What the task requires: List the lines of the material below as a JSON array of strings, one per line and skipping blank lines, starting at the line containing "Engineering Intelligence: women" and running through the end of the material. Omit the pictures from the answer.

Page-level text extractions
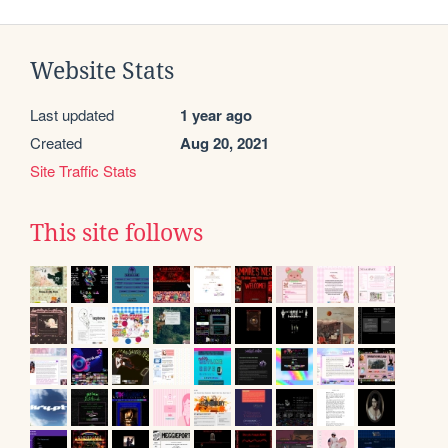
Website Stats
Last updated
1 year ago
Created
Aug 20, 2021
Site Traffic Stats
This site follows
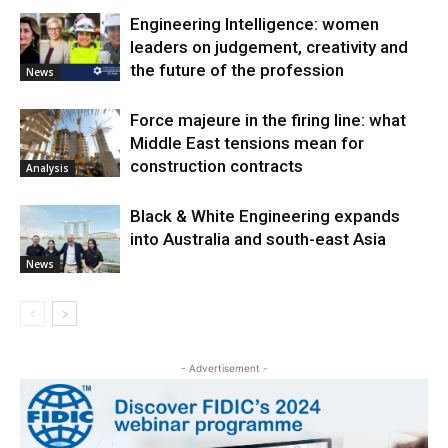
Engineering Intelligence: women
leaders on judgement, creativity and
the future of the profession
News
Force majeure in the firing line: what
Middle East tensions mean for
construction contracts
Analysis
Black & White Engineering expands
into Australia and south-east Asia
News
- Advertisement -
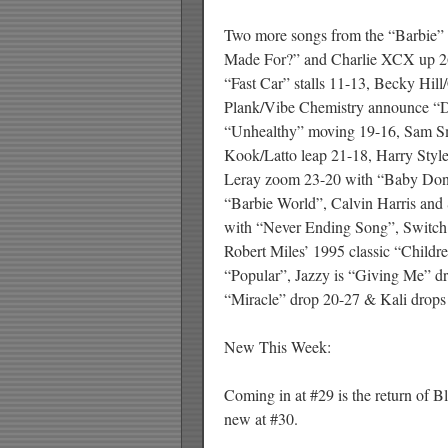
Two more songs from the “Barbie” f
Made For?” and Charlie XCX up 2
“Fast Car” stalls 11-13, Becky Hil
Plank/Vibe Chemistry announce “D
“Unhealthy” moving 19-16, Sam Sm
Kook/Latto leap 21-18, Harry Style
Leray zoom 23-20 with “Baby Don’
“Barbie World”, Calvin Harris and
with “Never Ending Song”, Switch
Robert Miles’ 1995 classic “Child
“Popular”, Jazzy is “Giving Me” dr
“Miracle” drop 20-27 & Kali drops
New This Week:
Coming in at #29 is the return of B
new at #30.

Answer space:
[
  "Engineering Intelligence: women",
  "leaders on judgement, creativity and",
  "the future of the profession",
  "News",
  "Force majeure in the firing line: what",
  "Middle East tensions mean for",
  "construction contracts",
  "Analysis",
  "Black & White Engineering expands",
  "into Australia and south-east Asia",
  "News",
  "- Advertisement -",
  "Two more songs from the “Barbie” f",
  "Made For?” and Charlie XCX up 2",
  "“Fast Car” stalls 11-13, Becky Hil",
  "Plank/Vibe Chemistry announce “D",
  "“Unhealthy” moving 19-16, Sam Sm",
  "Kook/Latto leap 21-18, Harry Style",
  "Leray zoom 23-20 with “Baby Don’",
  "“Barbie World”, Calvin Harris and",
  "with “Never Ending Song”, Switch",
  "Robert Miles’ 1995 classic “Child",
  "“Popular”, Jazzy is “Giving Me” dr",
  "“Miracle” drop 20-27 & Kali drops",
  "New This Week:",
  "Coming in at #29 is the return of B",
  "new at #30."
]